Nueva perspectiva sobre las experiencias de los trabajadores migrantes-Andreea Rosu

El martes 7 de septiembre fui a un campamento de inmigrantes criollos haitianos en el condado de Franklin, Pensilvania. Aquí, había unos 20 trabajadores migrantes que eran hombres de Haití. Solo unos 2 o 3 trabajadores hablaban un poco inglés. Por lo tanto, hubo voluntarios y enfermeras que hablaban criollo haitiano. Una de las voluntarias trajo a su esposo para ayudar a traducir porque es criollo haitiano. Meaghan, Quenelle y yo fuimos responsables de registrar a los trabajadores migrantes en el sistema de Keystone Health. Cada una de nosotras trabajó con los dos voluntarios que hablaban creole haitiano para hacerle a cada trabajador las preguntas personales que necesitábamos registrar. Después de que todos los trabajadores se registran, fueron directamente a las enfermeras para que les tomaran los signos vitales y les consultaran sobre su estado de salud. A continuación, cada trabajador recibió una bolsa de bienestar. Como no teníamos suficientes bolsas de bienestar, algunos de los trabajadores tuvieron que compartir.

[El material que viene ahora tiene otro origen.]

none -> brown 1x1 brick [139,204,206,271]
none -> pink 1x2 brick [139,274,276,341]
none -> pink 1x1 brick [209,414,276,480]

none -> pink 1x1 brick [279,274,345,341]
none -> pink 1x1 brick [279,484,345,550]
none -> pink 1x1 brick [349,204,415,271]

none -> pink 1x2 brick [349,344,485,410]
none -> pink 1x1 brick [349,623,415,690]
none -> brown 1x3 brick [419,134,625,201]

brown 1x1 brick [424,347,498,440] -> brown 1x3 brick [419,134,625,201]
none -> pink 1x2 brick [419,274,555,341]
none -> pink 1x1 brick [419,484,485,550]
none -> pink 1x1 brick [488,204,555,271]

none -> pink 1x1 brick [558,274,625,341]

Como los trabajadores migrantes en este campamento eran criollos haitianos, no tuve que hablar en español. Sin embargo, solo había un trabajador con quien podía comunicar directamente porque hablaba un poco de inglés. Con todos los demás trabajadores, tuve que trabajar con un traductor para completar el formulario de registro. Al principio estaba muy nerviosa porque necesitaba registrar correctamente la información personal de cada trabajador mientras trabajaba con un traductor. El primer trabajador migrante que registré hablaba bien inglés. Recuerdo que sentí que el formulario era largo y me di cuenta de que tomaría un poco más de tiempo con el resto de los trabajadores que no hablaban inglés.

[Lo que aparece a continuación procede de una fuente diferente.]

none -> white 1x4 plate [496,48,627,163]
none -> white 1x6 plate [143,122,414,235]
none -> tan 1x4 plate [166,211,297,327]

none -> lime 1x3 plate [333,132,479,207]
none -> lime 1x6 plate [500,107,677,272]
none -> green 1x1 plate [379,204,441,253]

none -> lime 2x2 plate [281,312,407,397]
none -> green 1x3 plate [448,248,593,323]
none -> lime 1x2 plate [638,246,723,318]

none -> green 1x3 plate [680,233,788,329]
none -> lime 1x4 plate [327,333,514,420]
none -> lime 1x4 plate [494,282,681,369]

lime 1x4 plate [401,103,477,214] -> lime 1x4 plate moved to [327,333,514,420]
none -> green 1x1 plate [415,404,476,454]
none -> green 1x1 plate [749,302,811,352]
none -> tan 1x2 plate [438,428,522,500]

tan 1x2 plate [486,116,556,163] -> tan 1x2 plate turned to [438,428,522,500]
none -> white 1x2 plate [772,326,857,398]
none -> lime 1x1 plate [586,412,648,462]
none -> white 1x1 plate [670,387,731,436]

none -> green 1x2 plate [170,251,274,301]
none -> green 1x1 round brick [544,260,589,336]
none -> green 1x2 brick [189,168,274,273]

A pesar de que los formularios de registro eran largos e incluían preguntas detalladas sobre los hábitos de fumar de los trabajadores, su salud mental, las fechas de las dosis de vacunación contra Covid y más, todos los trabajadores fueron pacientes y amables. Las respuestas a las dos preguntas sobre su salud mental fueron las que más me llamaron la atención. Muchos de los trabajadores dijeron que a menudo se sienten tristes porque extrañan mucho a sus familias en Haití. Esta es una parte de la experiencia migrante que nunca sentiremos pero que podemos reconocer como voluntarios. Además de las diferencias culturales que experimentan los trabajadores migrantes en los EE. UU., también existe la diferencia de la ausencia familiar. Por lo tanto, creo que todos deberíamos ser empáticos como voluntarios y pacientes.